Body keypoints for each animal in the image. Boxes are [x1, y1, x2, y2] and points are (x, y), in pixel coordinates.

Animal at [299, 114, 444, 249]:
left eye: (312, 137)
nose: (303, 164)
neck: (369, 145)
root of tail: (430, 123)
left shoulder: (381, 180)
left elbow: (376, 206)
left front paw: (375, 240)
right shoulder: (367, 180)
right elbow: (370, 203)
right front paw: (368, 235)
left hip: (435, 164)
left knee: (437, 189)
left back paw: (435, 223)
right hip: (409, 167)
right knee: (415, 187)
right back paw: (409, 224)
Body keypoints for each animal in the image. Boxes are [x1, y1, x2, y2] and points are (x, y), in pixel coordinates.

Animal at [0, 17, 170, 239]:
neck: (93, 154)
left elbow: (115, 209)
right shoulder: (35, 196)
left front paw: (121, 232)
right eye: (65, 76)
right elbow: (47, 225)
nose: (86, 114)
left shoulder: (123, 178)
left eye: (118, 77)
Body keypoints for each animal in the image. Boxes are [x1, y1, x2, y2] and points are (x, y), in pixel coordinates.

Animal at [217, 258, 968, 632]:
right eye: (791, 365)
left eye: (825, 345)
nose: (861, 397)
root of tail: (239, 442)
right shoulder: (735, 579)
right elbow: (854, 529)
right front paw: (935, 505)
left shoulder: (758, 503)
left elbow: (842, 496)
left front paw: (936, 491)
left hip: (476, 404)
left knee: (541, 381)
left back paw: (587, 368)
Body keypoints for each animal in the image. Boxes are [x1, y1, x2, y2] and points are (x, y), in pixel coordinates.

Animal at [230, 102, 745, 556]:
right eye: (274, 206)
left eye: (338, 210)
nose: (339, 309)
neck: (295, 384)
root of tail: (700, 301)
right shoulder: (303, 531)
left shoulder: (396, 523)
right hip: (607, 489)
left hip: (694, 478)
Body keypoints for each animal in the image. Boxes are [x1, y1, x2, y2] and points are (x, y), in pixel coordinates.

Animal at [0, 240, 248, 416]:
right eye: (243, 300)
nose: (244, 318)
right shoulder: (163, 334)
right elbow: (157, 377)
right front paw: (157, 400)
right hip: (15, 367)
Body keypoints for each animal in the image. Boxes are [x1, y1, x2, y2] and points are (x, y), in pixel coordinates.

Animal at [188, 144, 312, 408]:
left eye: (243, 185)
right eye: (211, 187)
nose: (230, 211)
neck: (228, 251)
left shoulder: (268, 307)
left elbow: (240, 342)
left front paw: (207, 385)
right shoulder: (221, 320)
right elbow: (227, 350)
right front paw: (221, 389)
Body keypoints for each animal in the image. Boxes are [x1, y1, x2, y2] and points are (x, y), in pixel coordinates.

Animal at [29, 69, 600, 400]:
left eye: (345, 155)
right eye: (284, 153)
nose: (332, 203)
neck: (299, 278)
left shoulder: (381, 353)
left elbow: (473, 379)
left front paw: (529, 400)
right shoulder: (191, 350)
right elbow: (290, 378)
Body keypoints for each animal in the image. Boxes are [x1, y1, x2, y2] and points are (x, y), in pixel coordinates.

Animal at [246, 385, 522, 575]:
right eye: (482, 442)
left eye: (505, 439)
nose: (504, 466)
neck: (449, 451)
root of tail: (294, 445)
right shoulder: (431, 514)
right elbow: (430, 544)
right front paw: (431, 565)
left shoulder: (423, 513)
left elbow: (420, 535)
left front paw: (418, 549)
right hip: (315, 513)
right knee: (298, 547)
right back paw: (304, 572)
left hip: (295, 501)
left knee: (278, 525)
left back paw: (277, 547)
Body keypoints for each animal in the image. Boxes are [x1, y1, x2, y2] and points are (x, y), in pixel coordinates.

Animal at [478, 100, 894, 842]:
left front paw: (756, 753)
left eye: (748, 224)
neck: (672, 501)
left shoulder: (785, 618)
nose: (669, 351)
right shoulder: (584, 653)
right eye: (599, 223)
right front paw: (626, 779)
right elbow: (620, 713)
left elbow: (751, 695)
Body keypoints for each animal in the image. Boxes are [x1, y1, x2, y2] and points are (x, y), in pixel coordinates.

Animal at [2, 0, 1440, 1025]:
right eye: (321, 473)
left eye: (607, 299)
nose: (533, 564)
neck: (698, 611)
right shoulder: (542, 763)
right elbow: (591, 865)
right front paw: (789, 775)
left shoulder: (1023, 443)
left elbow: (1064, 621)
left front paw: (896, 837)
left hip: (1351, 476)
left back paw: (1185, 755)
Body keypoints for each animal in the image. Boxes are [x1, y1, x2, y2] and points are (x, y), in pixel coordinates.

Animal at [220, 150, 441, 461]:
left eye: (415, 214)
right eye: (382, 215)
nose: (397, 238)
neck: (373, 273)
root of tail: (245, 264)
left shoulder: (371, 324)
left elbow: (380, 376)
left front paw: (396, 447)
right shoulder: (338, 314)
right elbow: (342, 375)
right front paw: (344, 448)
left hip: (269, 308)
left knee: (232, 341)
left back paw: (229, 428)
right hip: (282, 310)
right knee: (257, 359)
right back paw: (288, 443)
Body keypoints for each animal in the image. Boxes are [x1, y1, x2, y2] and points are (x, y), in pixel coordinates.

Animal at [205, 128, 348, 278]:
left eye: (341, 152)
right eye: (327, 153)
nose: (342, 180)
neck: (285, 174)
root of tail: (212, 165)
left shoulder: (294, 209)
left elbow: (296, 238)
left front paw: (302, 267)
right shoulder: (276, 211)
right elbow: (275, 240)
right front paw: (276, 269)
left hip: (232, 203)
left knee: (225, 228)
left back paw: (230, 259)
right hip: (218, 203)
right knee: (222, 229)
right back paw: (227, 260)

• ASSIGNED TASK:
Repeat every line of the listing, word for word.

• SOLUTION TO THIS PROBLEM:
Body keypoints for each animal in the image. Boxes are [x1, y1, x2, y2] and points are (x, y), in pixel coordinates.

Animal at [299, 114, 444, 249]:
left eye: (312, 137)
nose: (303, 164)
neck: (369, 145)
root of tail: (430, 123)
left shoulder: (381, 180)
left elbow: (376, 206)
left front paw: (375, 240)
right shoulder: (367, 180)
right elbow: (370, 203)
right front paw: (368, 235)
left hip: (435, 164)
left knee: (437, 189)
left back paw: (435, 223)
right hip: (409, 167)
right knee: (415, 187)
right back paw: (409, 224)
Body keypoints for each animal in the image. Boxes are [x1, y1, x2, y2] and points are (x, y), in pixel coordinates.

Animal at [0, 17, 170, 239]:
neck: (93, 154)
left elbow: (115, 209)
right shoulder: (35, 196)
left front paw: (121, 232)
right eye: (65, 76)
right elbow: (47, 225)
nose: (86, 114)
left shoulder: (123, 178)
left eye: (118, 77)
Body keypoints for each animal in the image. Boxes are [x1, y1, x2, y2] and points are (x, y), in pixel coordinates.

Animal at [217, 258, 968, 632]:
right eye: (791, 365)
left eye: (825, 345)
nose: (861, 397)
root of tail: (239, 442)
right shoulder: (735, 579)
right elbow: (854, 529)
right front paw: (935, 505)
left shoulder: (758, 503)
left elbow: (842, 496)
left front paw: (936, 491)
left hip: (476, 404)
left knee: (541, 381)
left back paw: (587, 368)
Body keypoints for each animal in the image. Boxes are [x1, y1, x2, y2] and points are (x, y), in pixel coordinates.

Animal at [230, 102, 745, 556]:
right eye: (274, 206)
left eye: (338, 210)
nose: (339, 309)
neck: (295, 384)
root of tail: (700, 301)
right shoulder: (303, 531)
left shoulder: (396, 523)
right hip: (607, 489)
left hip: (694, 478)
Body keypoints for each animal in the image. Boxes are [x1, y1, x2, y2] and points are (x, y), in pixel coordinates.

Animal at [0, 240, 248, 416]:
right eye: (243, 300)
nose: (244, 318)
right shoulder: (163, 334)
right elbow: (157, 377)
right front paw: (157, 400)
right hip: (15, 367)
Body keypoints for each animal in the image. Boxes are [x1, y1, x2, y2] and points are (x, y), in pixel coordinates.

Animal at [188, 144, 312, 408]:
left eye: (243, 185)
right eye: (211, 187)
nose: (230, 211)
neck: (228, 251)
left shoulder: (268, 307)
left elbow: (240, 342)
left front paw: (207, 385)
right shoulder: (221, 320)
right elbow: (227, 350)
right front paw: (221, 389)
Body keypoints for each animal in the image. Boxes are [x1, y1, x2, y2] and points are (x, y), in pixel coordinates.

Animal at [29, 69, 600, 400]:
left eye: (345, 155)
right eye: (284, 153)
nose: (332, 203)
neck: (299, 278)
left shoulder: (381, 353)
left elbow: (473, 379)
left front paw: (529, 400)
right shoulder: (191, 350)
right elbow: (290, 378)
Body keypoints for each animal in the image. Boxes are [x1, y1, x2, y2] and points are (x, y), in pixel coordinates.

Animal at [246, 385, 522, 575]:
right eye: (482, 442)
left eye: (505, 439)
nose: (504, 466)
neck: (449, 451)
root of tail: (294, 445)
right shoulder: (431, 514)
right elbow: (430, 544)
right front paw: (431, 565)
left shoulder: (423, 513)
left elbow: (420, 535)
left front paw: (418, 549)
right hip: (315, 513)
right knee: (298, 547)
right back paw: (304, 572)
left hip: (295, 501)
left knee: (278, 525)
left back paw: (277, 547)
Body keypoints for each animal in the image. Boxes are [x1, y1, x2, y2] and points are (x, y), in pixel coordinates.

Animal at [478, 100, 894, 842]:
left front paw: (756, 753)
left eye: (748, 224)
neck: (672, 501)
left shoulder: (785, 618)
nose: (669, 351)
right shoulder: (584, 653)
right eye: (599, 223)
right front paw: (626, 779)
right elbow: (620, 713)
left elbow: (751, 695)
Body keypoints for each animal in the image. Boxes are [x1, y1, x2, y2] and points are (x, y), in pixel coordinates.

Animal at [2, 0, 1440, 1025]:
right eye: (321, 473)
left eye: (607, 299)
nose: (533, 564)
neck: (698, 611)
right shoulder: (542, 763)
right elbow: (591, 865)
right front paw: (789, 775)
left shoulder: (1023, 443)
left elbow: (1064, 621)
left front paw: (896, 837)
left hip: (1351, 476)
left back paw: (1185, 755)
Body keypoints for each animal in the image. Boxes are [x1, y1, x2, y2] and points are (x, y), in pixel coordinates.

Animal at [220, 150, 441, 461]:
left eye: (415, 214)
right eye: (382, 215)
nose: (397, 238)
neck: (373, 273)
root of tail: (245, 264)
left shoulder: (371, 324)
left elbow: (380, 376)
left front paw: (396, 447)
right shoulder: (338, 314)
right elbow: (342, 375)
right front paw: (344, 448)
left hip: (269, 308)
left knee: (232, 341)
left back paw: (229, 428)
right hip: (282, 310)
right knee: (257, 359)
right back paw: (288, 443)
Body keypoints for each animal in the image. Boxes are [x1, y1, x2, y2] and points are (x, y), in pixel coordinates.

Animal at [205, 128, 348, 278]:
left eye: (341, 152)
right eye: (327, 153)
nose: (342, 180)
neck: (285, 174)
root of tail: (212, 165)
left shoulder: (294, 209)
left elbow: (296, 238)
left front paw: (302, 267)
right shoulder: (276, 211)
right elbow: (275, 240)
right front paw: (276, 269)
left hip: (232, 203)
left knee: (225, 228)
left back paw: (230, 259)
right hip: (218, 203)
right knee: (222, 229)
right back paw: (227, 260)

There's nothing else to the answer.